I note the “my” language and the emphasis on entitlement, personal rights to do as one pleases, and the framing of not masking as personal freedom rather than civic responsibility.

The other third of the room was mainly board members, educators and teachers, health professionals, and community leaders. They were all masked, and their comments reflected the “we” side of the conversation:

  • “We are asking to care for all children as our children, not just our own children.”
  • “Taking precautions that protect all children is better than not taking simple precautions that could endanger any child.”
  • “We want all children to return to school, safely and with every opportunity to be together safely. This about all of us, children and teachers, and keeping all our families safe as well.”

The “we” and “all” focus was central for those masked and promoting masking. What was especially sad (to me) was the contested nature of the conversation — anti-maskers applauding any speech against masks and for personal autonomy; pro-maskers applauding any speech for preventative measures and caution. We were not seeking a mutually acceptable decision; it was pure one side wins and the other loses – no compromise, no listening, no respect for the other side. Early on, a request was made for peer-reviewed, substantiated, and non-anecdotal studies providing evidence and information upon which the decision could be based. Those asking for this material would have received it had they not risen as a block and left after they had their say. (My personal opinion is that the board should create a veracity panel of representatives from both contingents to examine all of the “studies” being presented through corporate and social media, track back source data and methodology, and rely on the best vetted information available. This way, Fox, CNN, MSNBC, and other reporting agencies would cease to bias good research, and the primary sources would emerge. Certainly there is incredible misinformation floating around, but there is also seriously solid research, analysis, prognosis, and prescription from the most credible and consistent sources if only we will take time to look for it. The evidence for the efficacy of masking is overwhelming, but it is consistently obfuscated for a variety of populist and political reasons.)

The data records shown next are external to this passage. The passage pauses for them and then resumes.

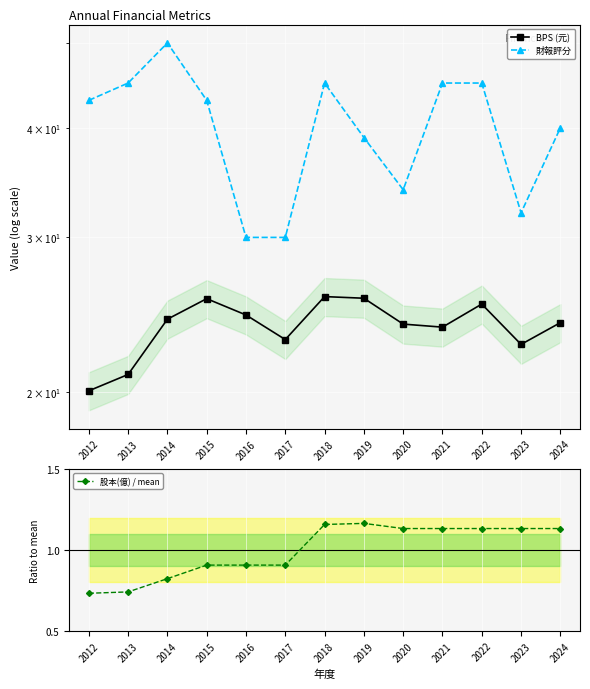

At how many categories does at least one series exceed 40?

7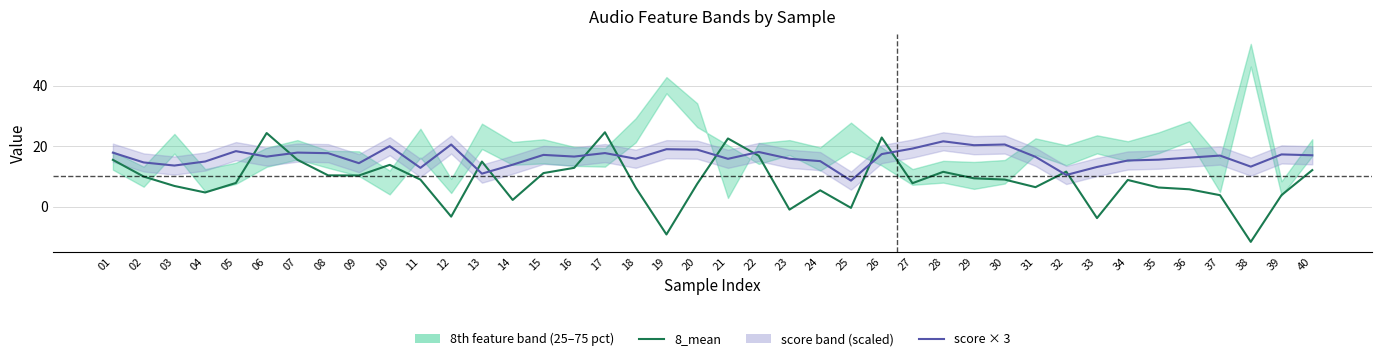

What is the value of the score × 3 point at the 40th from the left?

17.0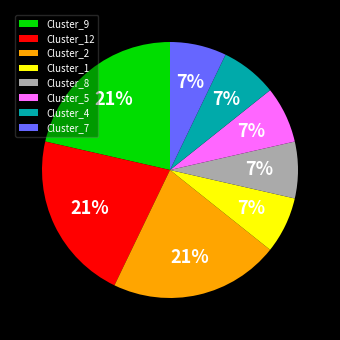

Is Cluster_4 the majority of the pie?

No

Turning every disagreement into “us” “them” debate is counterproductive and illustrates the broken nature of our current cultural climate. We are not seeking to transcend current divisions, but to deepen our divides. The effort and energy needed to create unity of purpose and practice is wasted in pointless debate. And the church is doing little to counter the negativity and foster bridge-building and collaboration. We should NOT be looking to business or government for models of diplomacy, compromise, and creativity. It might be helpful to look instead to the gospels and epistles and see what God has in mind for us…

I would like to think that Mewe Usthem is present with us, looking over our shoulders, watching our progress to work for a reality that honors all of us together. Mewe Usthem may be a metaphor for our current reality, but he/she/they should not be our future. Jesus Christ destroyed the dividing walls of hostility as an example and template for his followers throughout time. Sometimes it is as important to have models of who we DO NOT want to be as it is to have models to emulate. We do not want to be the church of Mewe Usthem, but of the Savior who unites us through the Spirit to be the incarnate body of Christ for the world.